This is not a very promising introduction to a paper intended to show that some cannibals at least may be very respectable members of society. But it must be clearly understood that the eccentricity which seems so revolting to us is not incompatible with a strong sense of duty, great kindness of heart, and warm domestic affection.
Out of the many cannibals and ex-cannibals I have known, I will choose the most striking figure as the subject of this sketch. I first met the Buli of Nandrau in the autumn of 1886, when I took over the Resident Commissionership of part of the mountain district of Fiji. His history had been an eventful one, and while he had displayed those qualities that would most win the admiration of Fijians, to us he could not be otherwise than a remarkable character. Far away, in the wild and rugged country in which the great rivers Rewa and Singatoka take their rise, he was born to be chief of a fierce and aggressive tribe of mountaineers. Constantly engaged in petty intertribal wars, while still a young man he had led them from victory to victory, until they had fought their way into perhaps the most picturesque valley in all picturesque Fiji. Here, perched above the rushing Singatoka, and overshadowed by two tremendous precipices which allowed the sun to shine upon them for barely three hours a-day, they built their village, and here they became a name and a terror to all the surrounding tribes. A few miles lower down the river stood the almost impregnable rock-fortress of the Vatusila tribe, and these became the stanch allies of Nandrau. Together they broke up the powerful Noikoro, exacted tribute from them, and made the river theirs as far as Korolevu; together they blotted out the Naloto, who held the passes to the northern coast, killing in one day more than four hundred of them, and driving the remnant as outcasts into the plain. Long after the white men had made their influence felt throughout Fiji,—long after the chief of Bau was courted as King of Fiji,—these two tribes, secure in their mountain fastnesses, lived their own life, and none, whether Fijian or white man, dared pass over their borders.

## [EXERCISE TASK A]
Answer these questions from the passage on the Buli of Nandrau:
(i) In what year did the writer first meet the Buli of Nandrau?
(ii) Which tribe became the staunch allies of Nandrau?
(iii) How many of the Naloto were killed in one day?

## [GIVEN INFORMATION]
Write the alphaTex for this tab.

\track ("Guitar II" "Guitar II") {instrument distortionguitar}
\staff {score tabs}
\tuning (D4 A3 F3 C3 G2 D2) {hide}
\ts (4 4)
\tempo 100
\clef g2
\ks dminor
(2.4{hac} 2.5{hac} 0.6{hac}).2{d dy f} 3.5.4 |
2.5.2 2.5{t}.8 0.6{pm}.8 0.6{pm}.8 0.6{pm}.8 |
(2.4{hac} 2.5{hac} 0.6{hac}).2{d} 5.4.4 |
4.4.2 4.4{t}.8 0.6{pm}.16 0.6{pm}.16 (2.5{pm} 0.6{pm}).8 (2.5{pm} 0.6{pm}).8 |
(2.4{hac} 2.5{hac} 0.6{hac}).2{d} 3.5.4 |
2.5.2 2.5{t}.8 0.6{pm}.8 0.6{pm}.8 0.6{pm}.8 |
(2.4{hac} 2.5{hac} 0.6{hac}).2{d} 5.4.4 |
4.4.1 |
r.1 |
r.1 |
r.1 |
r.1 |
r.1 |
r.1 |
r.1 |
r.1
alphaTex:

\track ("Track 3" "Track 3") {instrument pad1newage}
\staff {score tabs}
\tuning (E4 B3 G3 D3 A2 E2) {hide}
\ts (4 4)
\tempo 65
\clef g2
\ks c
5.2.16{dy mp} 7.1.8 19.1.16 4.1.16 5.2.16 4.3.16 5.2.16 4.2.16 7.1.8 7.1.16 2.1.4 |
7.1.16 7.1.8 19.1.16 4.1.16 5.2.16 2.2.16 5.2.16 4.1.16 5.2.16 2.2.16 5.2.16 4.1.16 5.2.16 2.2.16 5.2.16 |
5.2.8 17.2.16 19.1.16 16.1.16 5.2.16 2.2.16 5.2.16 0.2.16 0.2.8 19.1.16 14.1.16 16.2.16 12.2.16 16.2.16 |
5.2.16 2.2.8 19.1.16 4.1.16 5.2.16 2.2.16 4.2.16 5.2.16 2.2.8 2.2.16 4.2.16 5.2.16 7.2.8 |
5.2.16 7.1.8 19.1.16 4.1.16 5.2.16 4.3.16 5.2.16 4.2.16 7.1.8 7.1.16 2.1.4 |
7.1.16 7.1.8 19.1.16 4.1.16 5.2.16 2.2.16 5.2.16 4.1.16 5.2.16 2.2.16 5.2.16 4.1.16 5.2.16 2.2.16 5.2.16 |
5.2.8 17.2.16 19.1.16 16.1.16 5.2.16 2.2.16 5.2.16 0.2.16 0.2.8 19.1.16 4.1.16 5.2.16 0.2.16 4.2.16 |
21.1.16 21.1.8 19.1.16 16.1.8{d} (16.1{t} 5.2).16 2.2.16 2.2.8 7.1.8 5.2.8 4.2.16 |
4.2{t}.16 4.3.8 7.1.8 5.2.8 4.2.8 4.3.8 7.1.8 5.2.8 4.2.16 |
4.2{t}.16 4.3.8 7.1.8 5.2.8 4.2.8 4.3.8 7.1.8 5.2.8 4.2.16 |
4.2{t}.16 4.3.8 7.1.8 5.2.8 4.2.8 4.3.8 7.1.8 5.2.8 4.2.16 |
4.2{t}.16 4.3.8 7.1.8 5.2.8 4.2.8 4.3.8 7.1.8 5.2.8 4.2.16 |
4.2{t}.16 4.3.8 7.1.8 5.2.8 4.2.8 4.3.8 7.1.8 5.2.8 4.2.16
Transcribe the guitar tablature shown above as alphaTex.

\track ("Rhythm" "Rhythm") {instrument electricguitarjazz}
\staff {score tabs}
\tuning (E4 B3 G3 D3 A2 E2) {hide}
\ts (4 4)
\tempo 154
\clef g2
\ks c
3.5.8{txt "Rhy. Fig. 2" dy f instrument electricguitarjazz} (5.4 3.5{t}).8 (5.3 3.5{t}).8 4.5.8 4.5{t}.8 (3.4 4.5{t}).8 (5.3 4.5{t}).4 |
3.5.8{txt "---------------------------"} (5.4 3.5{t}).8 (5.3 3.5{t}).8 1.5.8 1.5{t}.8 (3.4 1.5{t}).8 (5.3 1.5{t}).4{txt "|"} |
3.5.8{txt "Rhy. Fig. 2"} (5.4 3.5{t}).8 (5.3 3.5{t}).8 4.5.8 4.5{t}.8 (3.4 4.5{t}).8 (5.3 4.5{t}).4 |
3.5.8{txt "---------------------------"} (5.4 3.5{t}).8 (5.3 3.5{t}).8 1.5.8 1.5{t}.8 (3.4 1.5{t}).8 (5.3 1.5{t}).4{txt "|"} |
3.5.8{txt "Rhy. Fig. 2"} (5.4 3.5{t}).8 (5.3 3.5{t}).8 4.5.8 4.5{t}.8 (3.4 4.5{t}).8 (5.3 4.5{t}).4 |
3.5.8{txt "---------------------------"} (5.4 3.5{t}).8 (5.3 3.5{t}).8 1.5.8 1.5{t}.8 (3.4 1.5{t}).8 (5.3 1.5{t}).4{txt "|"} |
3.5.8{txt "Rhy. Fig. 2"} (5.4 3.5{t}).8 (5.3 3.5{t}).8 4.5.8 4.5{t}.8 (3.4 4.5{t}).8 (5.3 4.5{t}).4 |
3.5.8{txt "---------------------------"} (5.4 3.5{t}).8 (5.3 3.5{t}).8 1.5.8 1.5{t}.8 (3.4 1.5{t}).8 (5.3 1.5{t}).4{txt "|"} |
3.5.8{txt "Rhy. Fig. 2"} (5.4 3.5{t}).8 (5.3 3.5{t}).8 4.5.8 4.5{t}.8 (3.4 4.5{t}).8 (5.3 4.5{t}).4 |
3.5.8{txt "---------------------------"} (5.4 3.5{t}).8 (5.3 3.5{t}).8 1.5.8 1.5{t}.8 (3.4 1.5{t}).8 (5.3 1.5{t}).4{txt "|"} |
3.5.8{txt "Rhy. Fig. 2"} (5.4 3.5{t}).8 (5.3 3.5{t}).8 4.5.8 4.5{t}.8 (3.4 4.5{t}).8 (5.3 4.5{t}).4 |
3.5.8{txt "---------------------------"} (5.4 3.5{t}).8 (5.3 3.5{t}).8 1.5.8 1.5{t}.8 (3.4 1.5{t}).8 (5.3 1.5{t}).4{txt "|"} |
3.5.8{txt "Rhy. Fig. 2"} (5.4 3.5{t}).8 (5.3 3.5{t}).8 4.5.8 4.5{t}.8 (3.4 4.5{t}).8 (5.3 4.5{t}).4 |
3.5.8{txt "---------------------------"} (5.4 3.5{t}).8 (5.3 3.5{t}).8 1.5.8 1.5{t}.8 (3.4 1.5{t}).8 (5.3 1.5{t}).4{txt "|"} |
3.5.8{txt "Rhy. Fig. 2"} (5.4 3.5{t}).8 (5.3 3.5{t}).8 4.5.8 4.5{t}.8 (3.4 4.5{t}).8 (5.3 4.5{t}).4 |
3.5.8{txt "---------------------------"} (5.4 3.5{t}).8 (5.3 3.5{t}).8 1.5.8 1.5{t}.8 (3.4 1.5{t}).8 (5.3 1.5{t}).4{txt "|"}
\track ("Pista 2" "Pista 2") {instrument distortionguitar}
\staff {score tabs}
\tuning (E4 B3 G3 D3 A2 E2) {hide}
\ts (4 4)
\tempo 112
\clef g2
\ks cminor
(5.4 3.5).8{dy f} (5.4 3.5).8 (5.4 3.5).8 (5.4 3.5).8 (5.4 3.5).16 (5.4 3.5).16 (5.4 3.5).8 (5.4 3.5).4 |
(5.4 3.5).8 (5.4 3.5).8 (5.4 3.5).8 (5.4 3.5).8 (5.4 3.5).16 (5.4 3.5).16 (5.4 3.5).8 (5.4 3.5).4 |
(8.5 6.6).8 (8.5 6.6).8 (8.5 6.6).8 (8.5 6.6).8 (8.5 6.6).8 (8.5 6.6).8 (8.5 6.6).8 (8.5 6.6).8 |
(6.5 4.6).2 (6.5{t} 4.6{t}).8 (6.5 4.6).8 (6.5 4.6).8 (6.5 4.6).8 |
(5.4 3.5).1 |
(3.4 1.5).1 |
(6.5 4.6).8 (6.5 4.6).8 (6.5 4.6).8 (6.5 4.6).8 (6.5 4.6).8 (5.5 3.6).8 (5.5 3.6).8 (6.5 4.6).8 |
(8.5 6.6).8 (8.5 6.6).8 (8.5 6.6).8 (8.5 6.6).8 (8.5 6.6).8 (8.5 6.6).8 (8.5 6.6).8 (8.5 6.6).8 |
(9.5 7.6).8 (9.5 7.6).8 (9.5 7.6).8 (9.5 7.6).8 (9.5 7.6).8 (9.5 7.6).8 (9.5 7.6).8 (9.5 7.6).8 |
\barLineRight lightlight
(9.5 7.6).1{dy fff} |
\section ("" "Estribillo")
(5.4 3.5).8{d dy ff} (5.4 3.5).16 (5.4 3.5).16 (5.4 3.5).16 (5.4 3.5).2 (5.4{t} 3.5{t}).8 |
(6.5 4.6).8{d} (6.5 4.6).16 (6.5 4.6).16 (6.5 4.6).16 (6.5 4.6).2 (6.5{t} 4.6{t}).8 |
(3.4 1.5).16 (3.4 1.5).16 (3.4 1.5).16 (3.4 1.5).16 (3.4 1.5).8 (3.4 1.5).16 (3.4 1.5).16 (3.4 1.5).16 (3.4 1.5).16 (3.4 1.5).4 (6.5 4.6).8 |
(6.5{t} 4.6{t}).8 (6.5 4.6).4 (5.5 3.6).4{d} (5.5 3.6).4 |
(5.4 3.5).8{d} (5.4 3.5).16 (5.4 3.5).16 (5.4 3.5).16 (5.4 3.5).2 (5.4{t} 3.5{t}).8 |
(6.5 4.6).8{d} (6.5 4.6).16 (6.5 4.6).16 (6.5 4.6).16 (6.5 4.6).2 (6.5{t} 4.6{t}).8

## [EXERCISE TASK B]
Identify each line in the rows that contains the string "track" and copy those lines. Case counts.

## [WORKED ANSWER A]
(i) 1886, in the autumn
(ii) The Vatusila tribe
(iii) More than four hundred

## [WORKED ANSWER B]
\track ("Guitar II" "Guitar II") {instrument distortionguitar}
\track ("Track 3" "Track 3") {instrument pad1newage}
\track ("Rhythm" "Rhythm") {instrument electricguitarjazz}
\track ("Pista 2" "Pista 2") {instrument distortionguitar}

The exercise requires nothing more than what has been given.